Assignment: Among the entries that follow, find every line with the word "circled" and list it.

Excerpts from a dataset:
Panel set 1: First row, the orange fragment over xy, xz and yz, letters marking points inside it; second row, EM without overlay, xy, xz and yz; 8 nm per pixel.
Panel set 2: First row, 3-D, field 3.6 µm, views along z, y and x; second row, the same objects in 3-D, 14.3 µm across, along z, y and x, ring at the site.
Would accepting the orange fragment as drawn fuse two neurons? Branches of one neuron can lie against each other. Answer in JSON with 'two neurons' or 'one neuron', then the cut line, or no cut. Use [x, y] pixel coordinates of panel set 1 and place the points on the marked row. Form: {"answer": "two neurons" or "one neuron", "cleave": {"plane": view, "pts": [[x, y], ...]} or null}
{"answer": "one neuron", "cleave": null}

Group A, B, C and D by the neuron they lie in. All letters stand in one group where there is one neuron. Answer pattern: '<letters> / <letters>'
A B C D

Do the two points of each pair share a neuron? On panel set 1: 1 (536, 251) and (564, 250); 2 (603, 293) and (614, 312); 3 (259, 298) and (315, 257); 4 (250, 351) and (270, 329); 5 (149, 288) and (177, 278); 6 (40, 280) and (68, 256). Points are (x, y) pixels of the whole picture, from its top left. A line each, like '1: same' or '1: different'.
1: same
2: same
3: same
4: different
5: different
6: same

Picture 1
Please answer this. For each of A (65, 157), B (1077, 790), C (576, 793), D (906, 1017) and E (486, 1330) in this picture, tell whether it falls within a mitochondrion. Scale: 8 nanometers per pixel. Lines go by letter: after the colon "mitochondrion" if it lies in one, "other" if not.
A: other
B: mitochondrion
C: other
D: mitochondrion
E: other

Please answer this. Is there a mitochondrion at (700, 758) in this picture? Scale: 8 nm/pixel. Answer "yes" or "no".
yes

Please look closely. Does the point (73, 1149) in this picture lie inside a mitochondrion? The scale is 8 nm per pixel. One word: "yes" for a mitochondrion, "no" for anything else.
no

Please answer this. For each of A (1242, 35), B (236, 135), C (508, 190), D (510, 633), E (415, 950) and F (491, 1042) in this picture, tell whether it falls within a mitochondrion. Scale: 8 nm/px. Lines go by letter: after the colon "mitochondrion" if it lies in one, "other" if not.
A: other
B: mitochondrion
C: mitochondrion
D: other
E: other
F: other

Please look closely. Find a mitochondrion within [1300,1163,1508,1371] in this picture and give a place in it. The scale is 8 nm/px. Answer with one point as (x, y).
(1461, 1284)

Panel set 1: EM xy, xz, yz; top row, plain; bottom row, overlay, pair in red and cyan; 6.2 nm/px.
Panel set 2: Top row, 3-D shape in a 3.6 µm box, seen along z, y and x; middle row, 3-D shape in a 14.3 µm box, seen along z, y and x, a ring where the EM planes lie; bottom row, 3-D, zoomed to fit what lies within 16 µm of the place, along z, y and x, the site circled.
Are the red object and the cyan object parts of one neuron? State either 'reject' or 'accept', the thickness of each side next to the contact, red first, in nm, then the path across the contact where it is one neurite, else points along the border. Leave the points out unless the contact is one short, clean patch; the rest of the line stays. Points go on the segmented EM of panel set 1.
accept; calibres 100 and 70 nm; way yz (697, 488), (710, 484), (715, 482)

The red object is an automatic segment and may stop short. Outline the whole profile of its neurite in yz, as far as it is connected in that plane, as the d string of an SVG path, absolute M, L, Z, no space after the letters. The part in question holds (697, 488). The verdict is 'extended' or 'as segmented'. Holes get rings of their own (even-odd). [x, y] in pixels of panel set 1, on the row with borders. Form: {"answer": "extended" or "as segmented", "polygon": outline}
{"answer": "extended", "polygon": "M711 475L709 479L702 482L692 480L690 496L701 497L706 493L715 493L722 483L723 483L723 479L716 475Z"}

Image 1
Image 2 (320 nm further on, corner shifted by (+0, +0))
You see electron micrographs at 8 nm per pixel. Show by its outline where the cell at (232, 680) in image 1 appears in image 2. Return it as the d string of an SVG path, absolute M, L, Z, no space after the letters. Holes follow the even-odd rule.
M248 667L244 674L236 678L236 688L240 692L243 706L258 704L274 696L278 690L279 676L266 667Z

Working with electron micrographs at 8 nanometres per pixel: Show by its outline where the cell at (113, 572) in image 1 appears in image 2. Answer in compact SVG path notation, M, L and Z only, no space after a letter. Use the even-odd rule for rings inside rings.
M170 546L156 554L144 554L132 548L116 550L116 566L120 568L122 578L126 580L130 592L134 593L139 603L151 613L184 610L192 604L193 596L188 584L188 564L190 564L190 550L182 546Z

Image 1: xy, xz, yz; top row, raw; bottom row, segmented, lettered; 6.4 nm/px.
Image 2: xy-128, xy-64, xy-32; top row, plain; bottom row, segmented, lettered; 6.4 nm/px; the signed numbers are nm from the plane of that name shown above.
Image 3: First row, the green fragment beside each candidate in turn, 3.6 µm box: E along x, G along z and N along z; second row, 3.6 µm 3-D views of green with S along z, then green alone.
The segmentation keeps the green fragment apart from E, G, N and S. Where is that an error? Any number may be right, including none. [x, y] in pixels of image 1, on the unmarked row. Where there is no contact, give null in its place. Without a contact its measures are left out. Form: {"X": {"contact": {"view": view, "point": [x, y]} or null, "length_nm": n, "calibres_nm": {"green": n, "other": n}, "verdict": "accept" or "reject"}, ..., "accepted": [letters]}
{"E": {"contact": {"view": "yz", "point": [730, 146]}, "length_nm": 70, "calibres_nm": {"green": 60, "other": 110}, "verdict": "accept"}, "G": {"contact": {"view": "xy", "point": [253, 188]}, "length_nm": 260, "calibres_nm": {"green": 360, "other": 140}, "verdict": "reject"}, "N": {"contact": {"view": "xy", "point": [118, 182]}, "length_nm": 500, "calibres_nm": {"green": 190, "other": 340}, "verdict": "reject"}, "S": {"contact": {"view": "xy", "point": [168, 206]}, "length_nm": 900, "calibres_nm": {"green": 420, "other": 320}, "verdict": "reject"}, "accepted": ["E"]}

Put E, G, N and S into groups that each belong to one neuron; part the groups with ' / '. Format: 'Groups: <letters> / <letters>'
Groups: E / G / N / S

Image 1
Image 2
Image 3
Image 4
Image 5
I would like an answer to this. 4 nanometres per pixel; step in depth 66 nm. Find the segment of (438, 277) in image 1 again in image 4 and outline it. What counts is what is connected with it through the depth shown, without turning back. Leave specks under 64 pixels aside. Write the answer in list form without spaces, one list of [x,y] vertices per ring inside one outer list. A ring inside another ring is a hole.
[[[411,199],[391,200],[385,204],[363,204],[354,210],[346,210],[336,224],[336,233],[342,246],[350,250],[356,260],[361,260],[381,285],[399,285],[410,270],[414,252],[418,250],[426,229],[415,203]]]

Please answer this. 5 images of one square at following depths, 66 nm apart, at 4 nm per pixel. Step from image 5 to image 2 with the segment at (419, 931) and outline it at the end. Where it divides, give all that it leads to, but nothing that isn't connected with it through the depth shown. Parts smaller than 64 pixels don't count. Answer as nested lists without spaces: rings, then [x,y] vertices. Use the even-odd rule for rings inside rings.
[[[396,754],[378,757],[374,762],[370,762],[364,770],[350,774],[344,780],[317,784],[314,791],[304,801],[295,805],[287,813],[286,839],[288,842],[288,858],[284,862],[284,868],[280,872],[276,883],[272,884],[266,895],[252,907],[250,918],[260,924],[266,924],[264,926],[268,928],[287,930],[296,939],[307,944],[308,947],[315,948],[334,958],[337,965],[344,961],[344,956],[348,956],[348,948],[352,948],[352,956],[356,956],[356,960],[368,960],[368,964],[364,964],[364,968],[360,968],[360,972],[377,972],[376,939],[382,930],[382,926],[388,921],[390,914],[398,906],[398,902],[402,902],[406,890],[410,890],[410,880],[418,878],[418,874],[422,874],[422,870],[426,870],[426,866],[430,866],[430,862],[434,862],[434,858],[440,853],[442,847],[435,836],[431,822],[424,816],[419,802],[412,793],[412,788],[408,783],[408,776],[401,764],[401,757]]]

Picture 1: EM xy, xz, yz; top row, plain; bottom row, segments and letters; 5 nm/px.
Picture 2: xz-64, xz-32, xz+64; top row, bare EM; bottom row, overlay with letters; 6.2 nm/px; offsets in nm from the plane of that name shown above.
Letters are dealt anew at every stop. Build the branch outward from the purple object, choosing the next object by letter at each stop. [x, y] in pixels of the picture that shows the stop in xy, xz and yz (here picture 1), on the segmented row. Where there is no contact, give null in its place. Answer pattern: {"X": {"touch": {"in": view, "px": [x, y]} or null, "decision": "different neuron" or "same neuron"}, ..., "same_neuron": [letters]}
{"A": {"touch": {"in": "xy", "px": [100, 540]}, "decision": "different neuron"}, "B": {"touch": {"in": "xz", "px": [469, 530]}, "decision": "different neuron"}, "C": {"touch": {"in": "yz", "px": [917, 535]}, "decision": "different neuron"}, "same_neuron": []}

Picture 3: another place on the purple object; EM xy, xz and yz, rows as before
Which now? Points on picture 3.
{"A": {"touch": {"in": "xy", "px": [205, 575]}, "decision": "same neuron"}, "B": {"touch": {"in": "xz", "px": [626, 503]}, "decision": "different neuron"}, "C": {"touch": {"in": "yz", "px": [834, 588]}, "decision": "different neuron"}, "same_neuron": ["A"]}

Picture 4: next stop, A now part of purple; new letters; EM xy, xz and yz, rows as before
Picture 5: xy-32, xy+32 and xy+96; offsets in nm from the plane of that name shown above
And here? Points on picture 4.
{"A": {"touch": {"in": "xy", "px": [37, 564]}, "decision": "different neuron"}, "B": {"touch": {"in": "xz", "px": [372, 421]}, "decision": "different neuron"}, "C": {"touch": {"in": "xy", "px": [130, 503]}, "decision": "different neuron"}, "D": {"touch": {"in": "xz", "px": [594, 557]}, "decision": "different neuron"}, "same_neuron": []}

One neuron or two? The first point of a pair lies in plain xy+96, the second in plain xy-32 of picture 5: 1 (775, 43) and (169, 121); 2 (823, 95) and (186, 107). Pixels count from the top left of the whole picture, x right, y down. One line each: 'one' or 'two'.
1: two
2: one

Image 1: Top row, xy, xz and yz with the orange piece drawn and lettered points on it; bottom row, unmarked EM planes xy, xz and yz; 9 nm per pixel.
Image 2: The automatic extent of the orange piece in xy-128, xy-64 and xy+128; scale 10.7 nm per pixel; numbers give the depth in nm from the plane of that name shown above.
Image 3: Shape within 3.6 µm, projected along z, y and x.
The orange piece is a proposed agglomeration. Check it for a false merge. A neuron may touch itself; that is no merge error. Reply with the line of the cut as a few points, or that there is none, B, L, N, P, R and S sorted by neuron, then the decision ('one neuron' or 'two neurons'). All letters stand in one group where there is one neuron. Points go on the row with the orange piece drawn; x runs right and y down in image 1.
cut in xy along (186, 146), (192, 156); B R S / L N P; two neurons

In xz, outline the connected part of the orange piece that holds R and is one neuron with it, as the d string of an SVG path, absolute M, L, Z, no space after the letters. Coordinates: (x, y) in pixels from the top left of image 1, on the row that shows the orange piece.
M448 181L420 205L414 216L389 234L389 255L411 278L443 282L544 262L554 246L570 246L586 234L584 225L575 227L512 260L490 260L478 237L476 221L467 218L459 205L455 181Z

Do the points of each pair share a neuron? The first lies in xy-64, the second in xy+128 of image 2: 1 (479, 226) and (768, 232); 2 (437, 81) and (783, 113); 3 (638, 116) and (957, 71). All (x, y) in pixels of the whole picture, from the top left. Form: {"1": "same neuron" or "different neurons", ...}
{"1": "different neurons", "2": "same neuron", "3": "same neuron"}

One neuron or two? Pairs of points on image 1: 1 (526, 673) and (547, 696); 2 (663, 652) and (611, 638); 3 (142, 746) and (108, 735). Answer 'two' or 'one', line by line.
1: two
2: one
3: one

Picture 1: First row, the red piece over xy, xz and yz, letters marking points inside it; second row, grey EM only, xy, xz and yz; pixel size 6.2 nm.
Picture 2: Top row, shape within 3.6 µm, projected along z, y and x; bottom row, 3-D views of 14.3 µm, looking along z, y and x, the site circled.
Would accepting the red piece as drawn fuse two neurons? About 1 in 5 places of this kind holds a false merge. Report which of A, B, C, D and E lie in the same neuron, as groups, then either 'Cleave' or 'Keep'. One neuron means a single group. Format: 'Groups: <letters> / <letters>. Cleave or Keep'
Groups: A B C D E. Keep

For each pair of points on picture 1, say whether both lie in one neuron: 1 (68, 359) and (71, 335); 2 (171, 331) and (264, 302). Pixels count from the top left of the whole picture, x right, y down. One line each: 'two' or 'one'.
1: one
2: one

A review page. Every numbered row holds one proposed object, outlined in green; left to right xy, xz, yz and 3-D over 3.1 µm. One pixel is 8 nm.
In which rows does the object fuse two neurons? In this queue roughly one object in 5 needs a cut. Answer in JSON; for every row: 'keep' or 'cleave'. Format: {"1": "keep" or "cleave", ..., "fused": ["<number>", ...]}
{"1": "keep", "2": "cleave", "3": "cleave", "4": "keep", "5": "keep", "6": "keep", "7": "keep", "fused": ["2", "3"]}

Reply:
Panel set 2: Top row, 3-D shape in a 3.6 µm box, seen along z, y and x; middle row, 3-D shape in a 14.3 µm box, seen along z, y and x, a ring where the EM planes lie; bottom row, 3-D, zoomed to fit what lies within 16 µm of the place, along z, y and x, the site circled.
Picture 2: Top row, shape within 3.6 µm, projected along z, y and x; bottom row, 3-D views of 14.3 µm, looking along z, y and x, the site circled.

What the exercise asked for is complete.